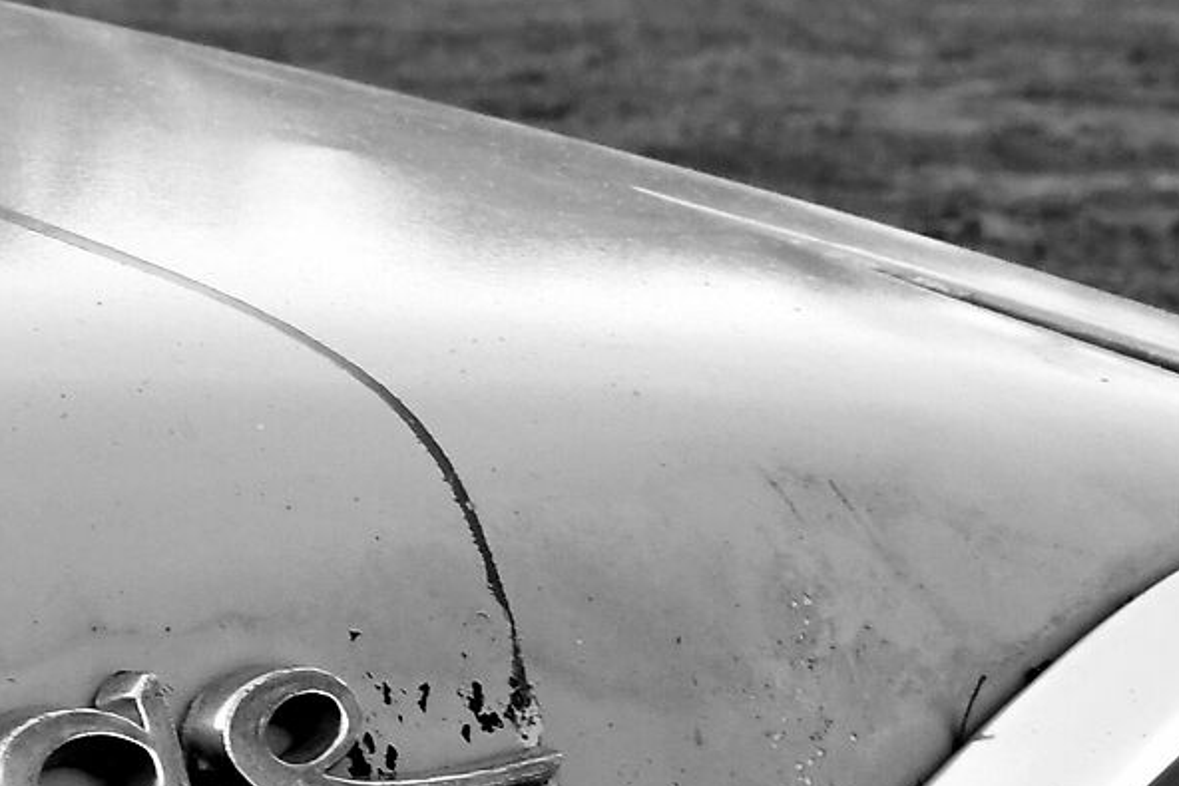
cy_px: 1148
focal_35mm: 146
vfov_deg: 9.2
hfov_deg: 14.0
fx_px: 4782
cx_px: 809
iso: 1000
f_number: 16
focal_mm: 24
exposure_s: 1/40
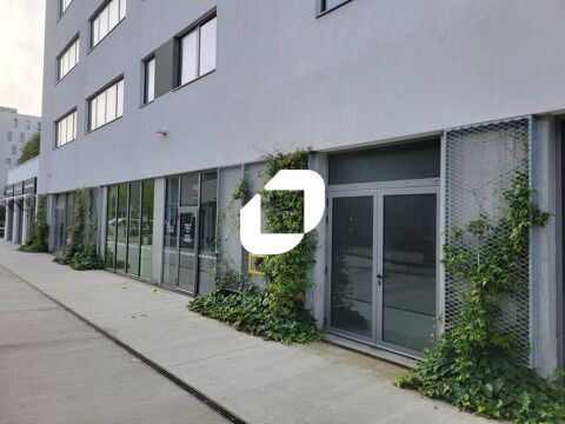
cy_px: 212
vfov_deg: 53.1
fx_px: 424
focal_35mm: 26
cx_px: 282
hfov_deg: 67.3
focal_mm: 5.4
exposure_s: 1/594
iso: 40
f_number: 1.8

The problem
Transcription of the lines from the one with "vfov_deg: 9.2" through the end of the entries is required, exact and with no pictures.

Task solution
vfov_deg: 9.2
hfov_deg: 14.0
fx_px: 4782
cx_px: 809
iso: 1000
f_number: 16
focal_mm: 24
exposure_s: 1/40
cy_px: 212
vfov_deg: 53.1
fx_px: 424
focal_35mm: 26
cx_px: 282
hfov_deg: 67.3
focal_mm: 5.4
exposure_s: 1/594
iso: 40
f_number: 1.8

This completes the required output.